Extrait:

Instrument d’acquisition du savoir : pourquoi le livre coûte cher en Côte d’Ivoire 

© Nord-Sud Par Marc Innocent
Culture: Cérémonie d`ouverture du Salon international du livre d`Abidjan édition (SILA 2013)
Mardi 12 novembre 2013. Abidjan. Palais des sports. Les ministres Maurice Bandama et Kandia Camara ont pris part à la cérémonie d`ouverture du Salon International du Livre d`Abidjan. M.Mohamed Amine Sbihi, ministre marocain de la culture étaient l`invité d`honneur de cette édition.
Malgré une émulation dans le secteur de l’édition, le livre reste relativement cher en Côte d’Ivoire. Une situation dénoncée par les professionnels de la filière qui réclament plus d’engagement de l’Etat.

Descriptions textuelles des points clés
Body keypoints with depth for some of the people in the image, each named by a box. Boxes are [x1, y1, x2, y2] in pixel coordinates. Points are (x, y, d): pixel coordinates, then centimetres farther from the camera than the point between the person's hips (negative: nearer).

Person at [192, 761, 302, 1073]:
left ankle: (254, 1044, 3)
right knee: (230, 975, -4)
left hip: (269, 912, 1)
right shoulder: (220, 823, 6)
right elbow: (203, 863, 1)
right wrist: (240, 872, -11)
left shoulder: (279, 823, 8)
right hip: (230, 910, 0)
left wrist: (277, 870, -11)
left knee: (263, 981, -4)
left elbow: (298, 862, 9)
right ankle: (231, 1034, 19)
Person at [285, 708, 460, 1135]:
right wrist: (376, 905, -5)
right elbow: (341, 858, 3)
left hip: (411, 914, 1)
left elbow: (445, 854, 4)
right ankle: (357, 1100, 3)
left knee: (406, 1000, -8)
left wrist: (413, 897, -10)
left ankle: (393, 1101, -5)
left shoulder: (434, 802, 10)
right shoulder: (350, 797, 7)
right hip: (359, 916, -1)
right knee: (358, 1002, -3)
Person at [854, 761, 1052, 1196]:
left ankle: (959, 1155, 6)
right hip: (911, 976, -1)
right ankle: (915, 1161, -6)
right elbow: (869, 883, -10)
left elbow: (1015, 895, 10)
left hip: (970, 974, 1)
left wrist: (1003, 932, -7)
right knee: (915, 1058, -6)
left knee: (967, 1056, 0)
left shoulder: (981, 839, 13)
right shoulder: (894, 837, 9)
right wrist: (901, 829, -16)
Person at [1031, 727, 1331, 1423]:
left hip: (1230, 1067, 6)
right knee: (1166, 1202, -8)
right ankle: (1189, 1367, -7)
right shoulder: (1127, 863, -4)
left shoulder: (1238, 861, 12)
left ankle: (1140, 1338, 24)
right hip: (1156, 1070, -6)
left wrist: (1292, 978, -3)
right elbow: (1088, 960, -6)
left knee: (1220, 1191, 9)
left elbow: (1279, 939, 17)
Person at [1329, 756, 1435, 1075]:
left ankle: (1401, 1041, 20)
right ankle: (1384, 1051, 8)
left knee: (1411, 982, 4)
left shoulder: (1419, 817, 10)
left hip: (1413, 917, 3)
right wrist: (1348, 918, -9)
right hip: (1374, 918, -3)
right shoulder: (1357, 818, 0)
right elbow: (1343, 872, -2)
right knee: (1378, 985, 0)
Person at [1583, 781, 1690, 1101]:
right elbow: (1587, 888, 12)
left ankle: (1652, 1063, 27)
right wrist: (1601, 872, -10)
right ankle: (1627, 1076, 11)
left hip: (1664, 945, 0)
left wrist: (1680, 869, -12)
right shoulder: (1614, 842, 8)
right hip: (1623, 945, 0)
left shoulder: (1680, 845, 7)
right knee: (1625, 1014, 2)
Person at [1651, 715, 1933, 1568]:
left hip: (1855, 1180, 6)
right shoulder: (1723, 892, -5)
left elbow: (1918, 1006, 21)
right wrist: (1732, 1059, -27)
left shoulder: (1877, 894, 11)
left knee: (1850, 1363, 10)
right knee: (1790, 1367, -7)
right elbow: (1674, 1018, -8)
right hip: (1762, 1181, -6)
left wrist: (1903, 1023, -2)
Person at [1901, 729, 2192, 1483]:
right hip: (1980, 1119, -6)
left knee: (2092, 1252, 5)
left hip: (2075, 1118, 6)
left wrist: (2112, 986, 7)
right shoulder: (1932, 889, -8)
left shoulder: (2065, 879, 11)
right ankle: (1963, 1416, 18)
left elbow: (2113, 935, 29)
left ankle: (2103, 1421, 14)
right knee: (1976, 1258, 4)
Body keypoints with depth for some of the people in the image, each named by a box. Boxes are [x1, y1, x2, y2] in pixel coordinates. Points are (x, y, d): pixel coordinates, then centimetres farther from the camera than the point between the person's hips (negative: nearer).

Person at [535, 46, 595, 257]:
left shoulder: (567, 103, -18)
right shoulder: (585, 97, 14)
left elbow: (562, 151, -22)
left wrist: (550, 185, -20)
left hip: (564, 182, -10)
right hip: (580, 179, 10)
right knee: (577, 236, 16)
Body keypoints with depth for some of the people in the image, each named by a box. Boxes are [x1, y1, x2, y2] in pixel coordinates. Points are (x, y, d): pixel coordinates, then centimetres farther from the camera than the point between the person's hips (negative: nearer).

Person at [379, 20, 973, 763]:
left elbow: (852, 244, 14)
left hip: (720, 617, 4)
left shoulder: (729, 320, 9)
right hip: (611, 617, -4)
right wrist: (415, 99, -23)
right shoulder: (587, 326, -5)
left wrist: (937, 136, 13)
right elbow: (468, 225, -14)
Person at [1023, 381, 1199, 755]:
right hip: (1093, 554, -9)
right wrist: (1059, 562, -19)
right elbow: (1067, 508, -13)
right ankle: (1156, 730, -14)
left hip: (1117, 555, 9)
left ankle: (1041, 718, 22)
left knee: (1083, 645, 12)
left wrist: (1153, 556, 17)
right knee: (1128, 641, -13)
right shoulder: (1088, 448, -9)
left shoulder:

Consigne:
Recopiez intégralement l'extrait sur le prix du livre en Côte d'Ivoire.

Résultat attendu:
Instrument d’acquisition du savoir : pourquoi le livre coûte cher en Côte d’Ivoire 

© Nord-Sud Par Marc Innocent
Culture: Cérémonie d`ouverture du Salon international du livre d`Abidjan édition (SILA 2013)
Mardi 12 novembre 2013. Abidjan. Palais des sports. Les ministres Maurice Bandama et Kandia Camara ont pris part à la cérémonie d`ouverture du Salon International du Livre d`Abidjan. M.Mohamed Amine Sbihi, ministre marocain de la culture étaient l`invité d`honneur de cette édition.
Malgré une émulation dans le secteur de l’édition, le livre reste relativement cher en Côte d’Ivoire. Une situation dénoncée par les professionnels de la filière qui réclament plus d’engagement de l’Etat.